Hours later, the little bunny had explored almost half the shelves on this floor, accumulating more and more dust particles as it did. Before long, the bunny became the size of a human fist. Better able to control its movements due to its heavier weight, it watched the students as they walked through and prepared itself to leap off the shelves to catch the breeze. The bigger dust bunny did not mind its constant change in location, eventually getting used to the constant motion, for it loved to browse the various sections and floors by latching onto a passerby’s shoe or even floating through the ventilation system, which it had found completely by chance. It also began using words that it had learned by squeezing between the pages of hundreds of books and even dictionaries to describe the students it saw throughout the library. It often saw tired students take naps in various chairs throughout the building, and today was no different. A female student a few feet away settled into a chair and soon dozed off. The dust bunny pondered for a minute what it must be like to sleep, for it had no need. It looked back to the books lining the surrounding shelves and shrugged, going back to its quest for knowledge.

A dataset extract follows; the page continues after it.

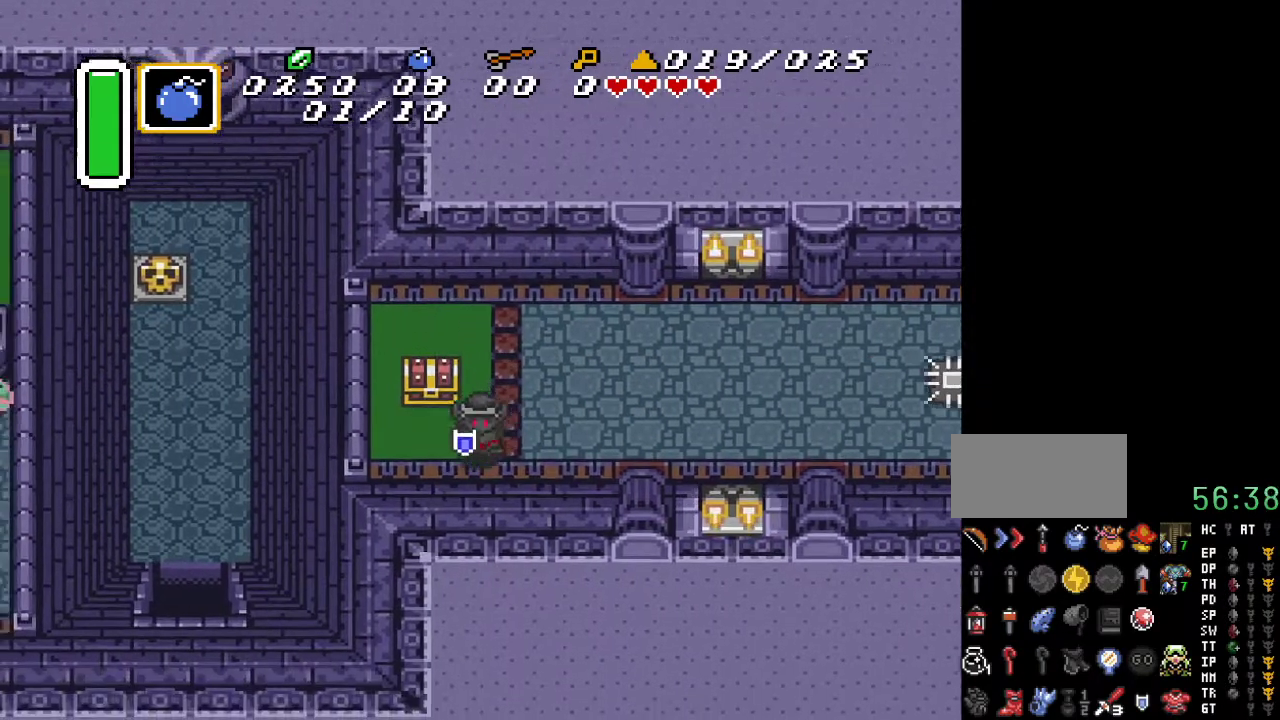
{"buttons": [], "events": [[67, "DPAD_UP", "down"], [117, "DPAD_LEFT", "up"], [217, "A", "down"], [333, "DPAD_UP", "up"], [433, "A", "up"]]}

Two dozen or so books later, the bigger dust bunny noticed something odd. In all its days in the library, it had never seen students walking so quickly and in such larger groups. It was like everyone was in a rush to get out. Sensing something was wrong, the bunny moved to the back of a shelf and leapt with all its might onto the backpack of a fleeing student, sending a large cloud of dust with it. The dust immediately joined with the bunny’s form, and it grew even more than before. The bunny could barely take this in, though, for it focused all its might on holding onto the backpack. In the corner of its vision, the bunny noticed a grey cloud spreading across the library’s ceiling. The bunny would cry if it could, for it knew that smoke probably meant something bad for all the books it had and had not read. The bunny barely had time to register this sadness, though, before it found itself nearing the exit doors. Its ears perked up once more as it remembered its goal from the first floor, the goal it would finally realize. It was about to explore the outside world.